We’ve seen plenty of Chinese brands arrive with grand promises only to vanish faster than a cheap battery in a blizzard. But Leapmotor is playing a different, much more calculated game. They’ve hand-picked a “starter pack” designed to soothe the anxious European soul.
You’ve got the T03, a tiny electric city car that costs less than a fancy watch, and the C10, a SUV that pretends to be premium while offering both full electric and hybrid lifelines. It’s a methodical, almost surgical approach.

The numbers, frankly, are staggering. The kind of triple-digit growth that makes traditional CEOs lose sleep and reach for the antacids. In the last quarter of 2025, Leapmotor moved over 17,000 units in Europe. To put that in perspective, they sold a measly 1,300 in the same period a year earlier. That’s not just growth; it’s a vertical takeoff.
Is this real consumer demand, or are we looking at aggressive fleet discounts and “buy-one-get-one-free” launch prices? A trajectory, after all, isn’t a destination. It’s just a line on a graph that can head south just as quickly as it climbed.

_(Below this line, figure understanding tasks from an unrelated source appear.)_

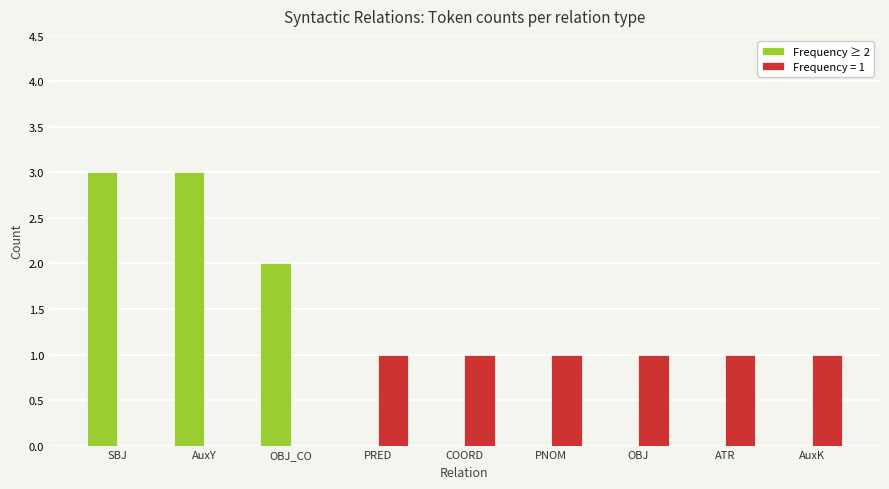

What is the greatest value displayed?

3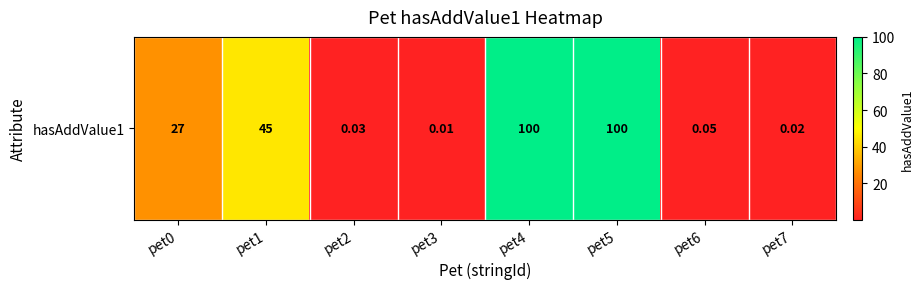

Is it true that the value at pet2 is 0.0?

True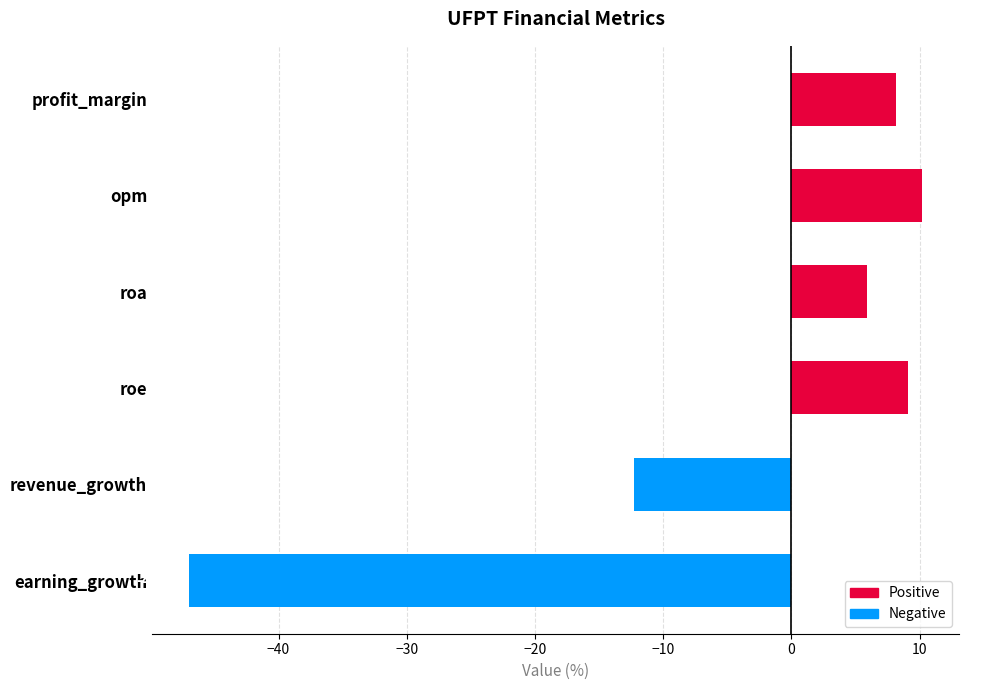

What is the sum of all values?

-26.0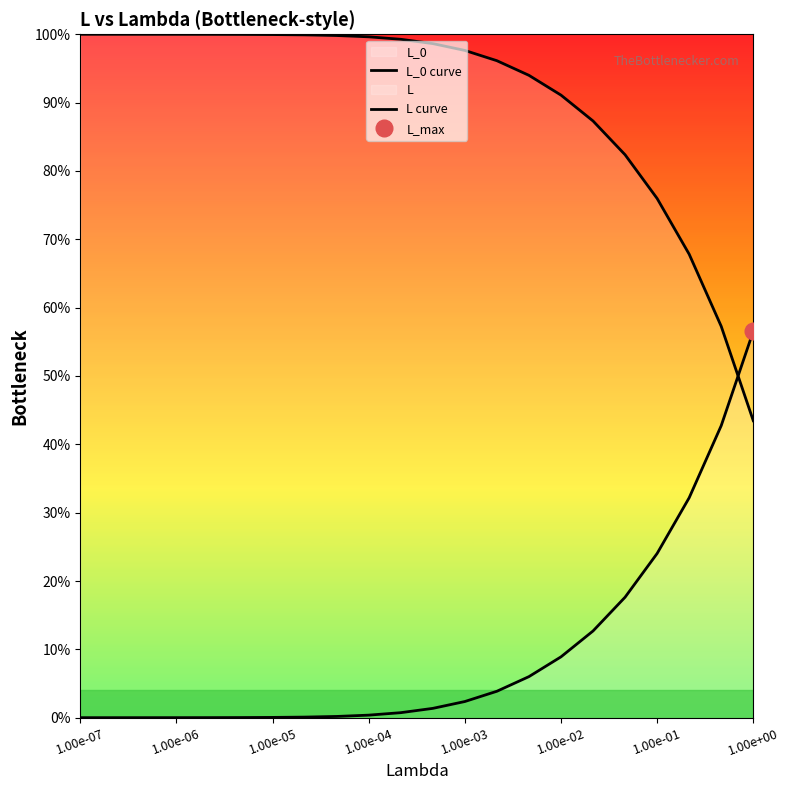

Is it true that L_0 curve equals 1.0 at 1.00e-07?

True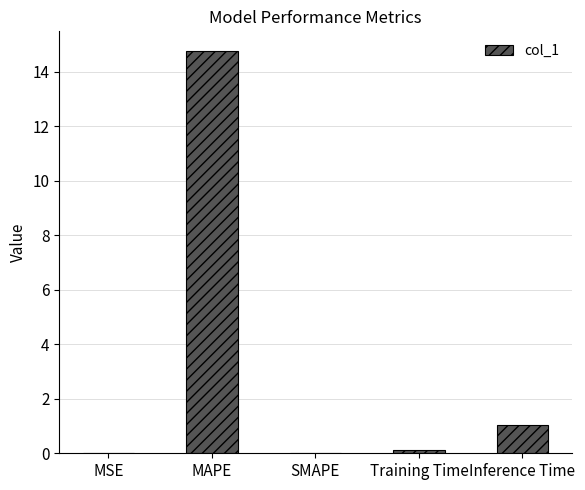

Where is the data nearest to the value 7?

Inference Time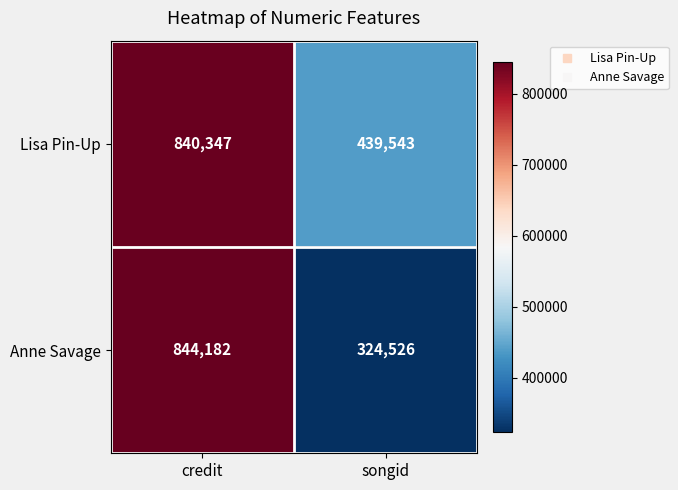

Rank the series by their maximum value, from highest to lowest.

Anne Savage, Lisa Pin-Up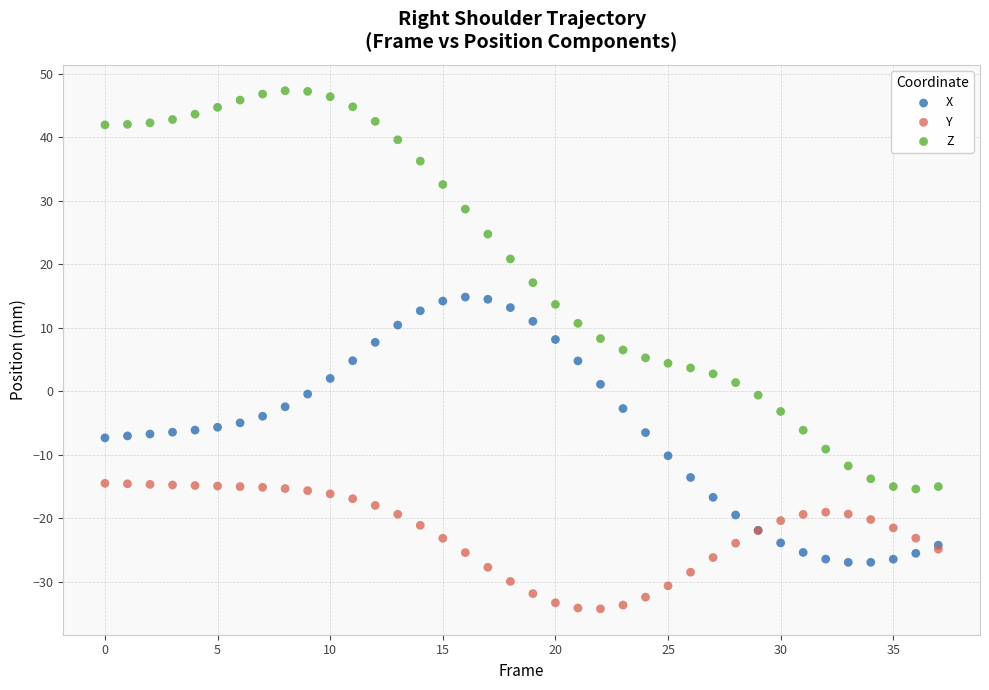

What are all the series names shown in the legend?

X, Y, Z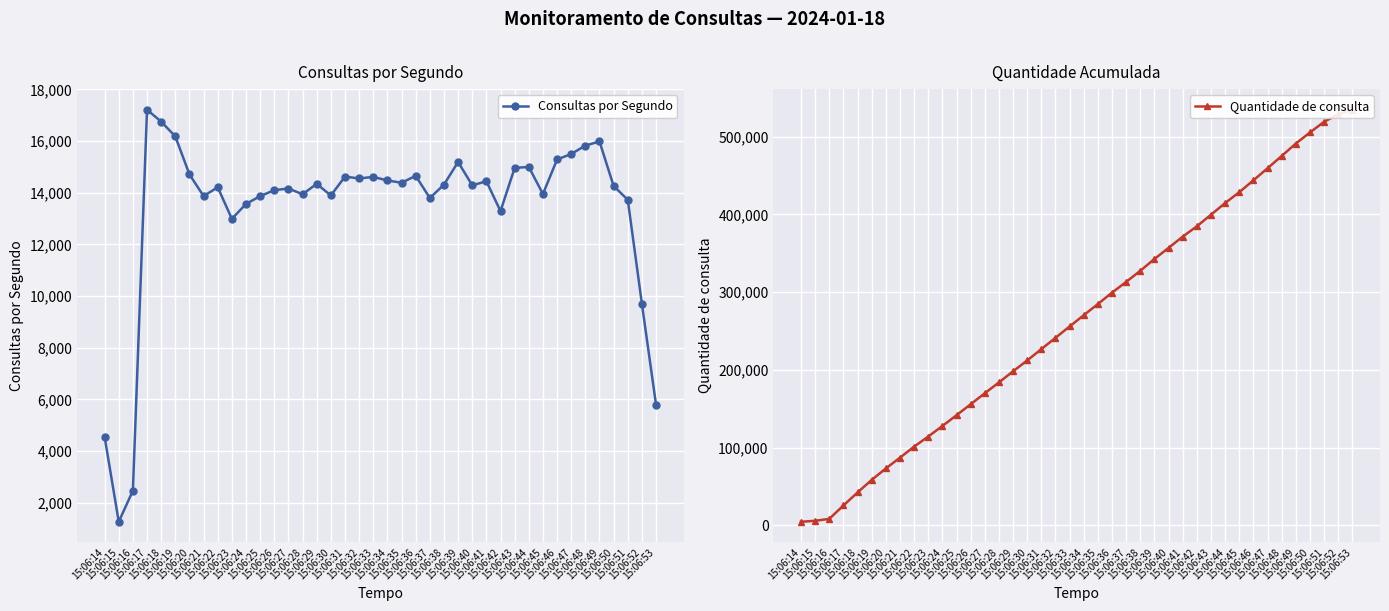

What is the total value across all series at 15:06:47?

474782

The real stroke of genius is the partnership with Stellantis. Leapmotor bypassed the graveyard of failed Chinese startups by hitching a ride on an existing empire. They skipped the “no service centers available” nightmare and woke up with 800 sales points. Today, the average European can find a Leapmotor technician in less than 25 minutes. It’s a brilliant security blanket for a brand operating in a politically toxic environment of tariffs and “Green” skepticism.

However, this dependence on the Italo-American giant is a double-edged sword. History is littered with automotive marriages that ended in a messy, expensive divorce. For now, Stellantis is the crutch Leapmotor is using to sprint, but in this industry, interests diverge faster than a car loses value the moment it leaves the lot.